Ces réserves de gaz naturel relativement élevées ne garantissent pourtant pas un hiver sans problèmes. En particulier, si un pic hivernal tardif surgit en mars, cela pourrait causer des difficultés d’approvisionnement, prévient l’Agence internationale de l’énergie (AIE). Cela s’explique, en partie, par le fait que les stocks de gaz naturel n’offrent pas la flexibilité d’un réservoir d’essence que l’on peut facilement utiliser jusqu’à la dernière goutte. Plus le niveau de stockage du gaz est bas, plus la pression dans le système est faible, et plus il est difficile d’extraire le gaz naturel de cette réserve. Si le niveau tombe à 30% de la capacité maximale, par exemple, vous ne pourrez utiliser que 70% du gaz restant.

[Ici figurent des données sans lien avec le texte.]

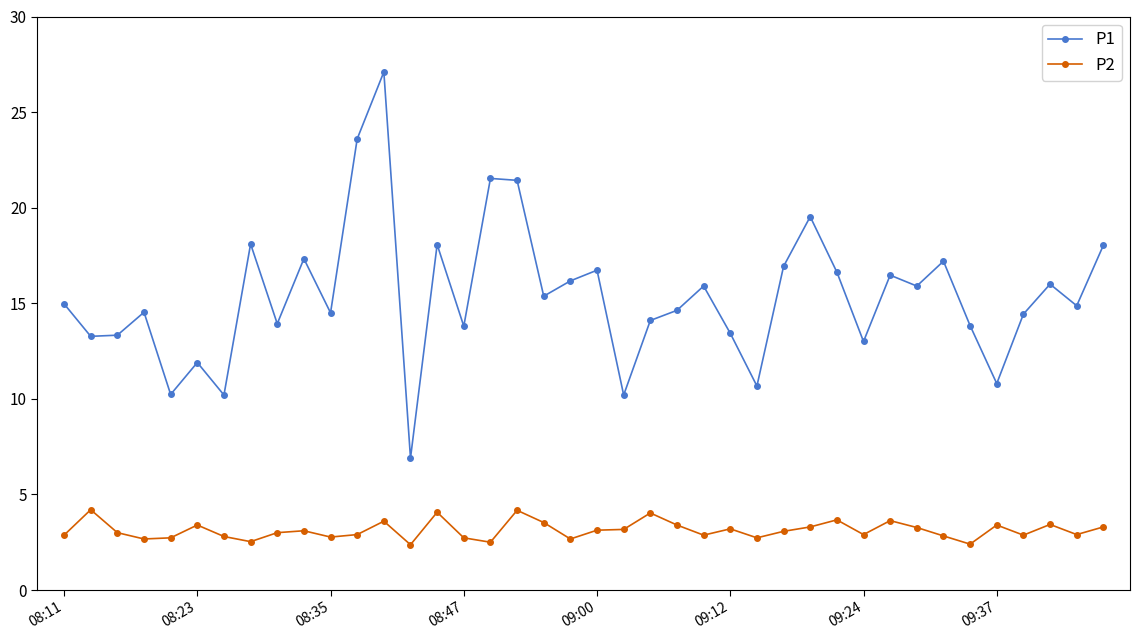

How many series are shown in this chart?

2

“Le risque de pénurie augmente lorsque le niveau des réserves de gaz naturel tombe en dessous de 33%”, prévient l’AIE. Si le niveau tombe à 15%, l’industrie sera régulièrement privée de gaz naturel et le risque de pannes d’électricité augmente également, car l’approvisionnement des centrales électriques au gaz sera moindre.
Il s’agit donc de maintenir le niveau des stocks de gaz naturel au-dessus de 33% de leur capacité pendant l’hiver, surtout vers la fin de l’hiver. Cela sera une tâche difficile, car les stocks diminuent de toute façon en raison de la forte demande. La Russie peut exploiter cette faiblesse en fermant complètement le robinet de gaz naturel vers l’Europe, à partir du 1er novembre. Si une vague de froid se produit en mars, les stocks risquent de tomber en dessous des niveaux critiques. “Un pic hivernal tardif est le talon d’Achille de la sécurité d’approvisionnement en gaz de l’Europe. Un niveau de stockage inférieur à 33 % pourrait ne pas être suffisant pour faire face à une vague de froid tardive, comme c’est arrivé en mars 2018”, indique l’AIE sur la base de simulations.
La réduction de la consommation de gaz naturel reste le mot d’ordre pour l’Europe. Une baisse de 9% de la consommation de gaz naturel est indispensable pour maintenir les stocks au-dessus de 33% avec des approvisionnements en GNL plus élevés. Une économie de 13% est nécessaire si l’approvisionnement en GNL diminue, ce qui est possible si, par exemple, la demande en Asie augmente en raison d’une vague de froid en Chine. “Une consommation plus faible est donc essentielle pour minimiser les approvisionnements européens jusqu’à la fin de la saison hivernale où le chauffage fonctionne”, a déclaré l’AIE.
Des prix toujours élevés
Le niveau des stocks de gaz naturel à la fin de l’hiver sera également important pour l’évolution des prix au cours de l’année 2023. Plus les stocks seront faibles à la fin du mois de mars, plus il sera difficile de les reconstituer pour atteindre 90 % à la fin du mois de septembre 2023. Et l’année prochaine, contrairement à cette année, cet exercice pourrait devoir se faire avec beaucoup moins, voire pas de gaz russe. L’Europe devra alors acheter encore plus de GNL pour reconstituer ses stocks. Si c’était déjà un exploit extrêmement coûteux cette année, cela sera encore plus difficile l’année prochaine.
L’Europe a pu importer 60 % de GNL en plus cette année en payant une prime importante par rapport aux prix du GNL asiatique. Et la récession de l’économie chinoise a libéré des capacités sur le marché du gaz naturel que l’Europe pourrait exploiter. Toutefois, avec la reprise de la demande chinoise, la bataille pour mettre la main sur les stocks de GNL disponibles pourrait devenir encore plus âpre. Un certain répit est possible si le Japon redémarre ses centrales nucléaires. “Le marché du GNL pourrait devenir encore plus étriqué l’année prochaine que cette année”, prévient l’AIE. Cela implique alors que les prix du gaz naturel resteront élevés l’année prochaine également dans la course contre la montre pour reconstituer suffisamment de réserves d’ici l’hiver 2023-2024.